Well, algorithmically the code is rather absurd. You copy arrays in the recursion. The first thing to note is that a mergesort is fundamentally a list sorting operation not requiring any copying. Copying to an array at all makes only sense when you hope to exploit the better memory locality of array access. That, in turn, only makes sense when you do not use indirection when sorting but rather swap the underlying data directly. Which only makes sense for small data types.
So there are a lot of ifs and buts that mean it is easier to just work on lists directly. With regard to the List data type it is worth noting that you can get a considerable faster sort by violating the list invariances of doubly linked lists, sorting only the forward pointing list in O(n lg n) operations and then do a single pass through the result in order to reconstitute the backward list.
However, that means that your sorting is better done as part of the List implementation than as something using List as a blackbox.
If you take a list of typical recursive mergesort implementations, it is worth noting that they tend to skip half of the given list in order to arrive at the second sublist. Since skipping half of the given list is done anyway when sorting the first sublist, by letting the sort return the head of the second sublist one saves this only-skipping pass as well.
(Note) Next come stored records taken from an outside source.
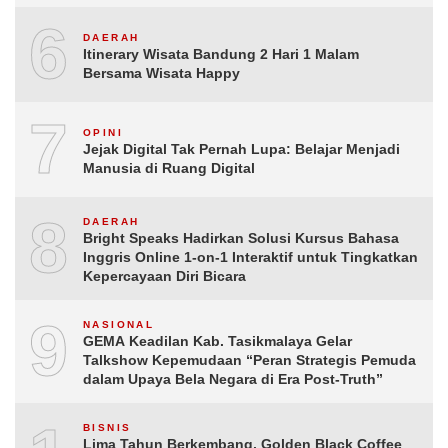
6
DAERAH
Itinerary Wisata Bandung 2 Hari 1 Malam
Bersama Wisata Happy
7
OPINI
Jejak Digital Tak Pernah Lupa: Belajar Menjadi
Manusia di Ruang Digital
8
DAERAH
Bright Speaks Hadirkan Solusi Kursus Bahasa
Inggris Online 1-on-1 Interaktif untuk Tingkatkan
Kepercayaan Diri Bicara
9
NASIONAL
GEMA Keadilan Kab. Tasikmalaya Gelar
Talkshow Kepemudaan “Peran Strategis Pemuda
dalam Upaya Bela Negara di Era Post-Truth”
BISNIS
Lima Tahun Berkembang, Golden Black Coffee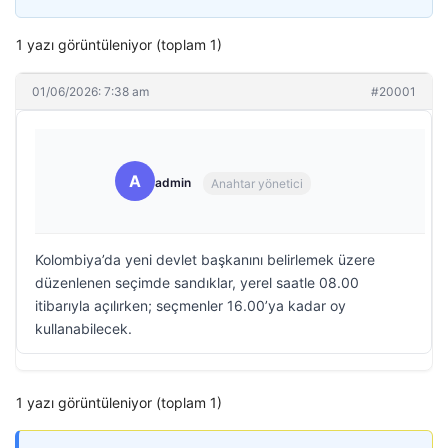
1 yazı görüntüleniyor (toplam 1)
01/06/2026: 7:38 am
#20001
A
admin
Anahtar yönetici
Kolombiya’da yeni devlet başkanını belirlemek üzere
düzenlenen seçimde sandıklar, yerel saatle 08.00
itibarıyla açılırken; seçmenler 16.00’ya kadar oy
kullanabilecek.
1 yazı görüntüleniyor (toplam 1)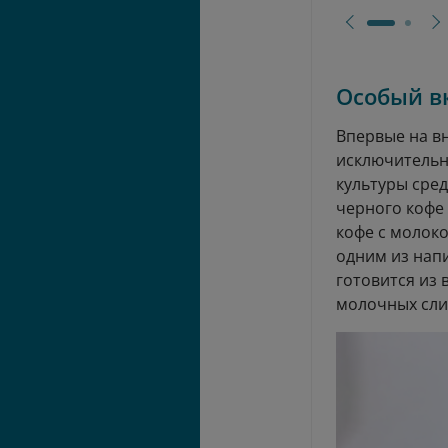
Особый в
Впервые на в
исключительн
культуры сред
черного кофе
кофе с молоко
одним из напи
готовится из 
молочных сли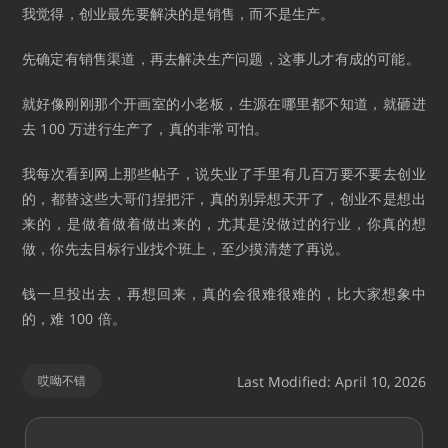
我觉得，创业最先要解决的是销售，而不是生产。
先确定有销售渠道，再去解决生产问题，这事儿才有成的可能。
就好像刚刚那个开画室的小老板，生源在哪里都不知道，就砸进
去 100 万进行生产了，真的非常可怕。
我每次看到网上那些帖子，说失业了手里有几百万要不要去创业
的，都替这些大哥们捏把汗，真的别异想天开了，创业不是想出
来的，是做着做着做出来的，尤其是没做过的行业，你真的想
做，你先去目标行业找个班上，至少摸清楚了再说。
钱一旦投出去，再想回来，真的会很难很难的，比大家想象中
的，难 100 倍。
哎呦不错
Last Modified: April 10, 2026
I seem to remember that the Linux kernel source has a pretty good list mergesort implementation (of course in C rather than C++) that basically only suffers from not hardcoding small lists which would save some O(n) amount from the overall O(n lg n) complexity. For comparatively small lists, this can make a noticeable difference.
The Linux kernel version also sorts sublists generally of size 2^k which has the advantage that one does not need to know the list length in advance (which is needed for splitting some n into almost equally sized parts), at the cost of about O(n) extra comparisons in the worst case.
Note that I am not at all talking about your C++ style: this critique is exclusively about the running time and memory requirements of the compiled code. I consider it a mistake to not consider this a part of the quality assesment of code.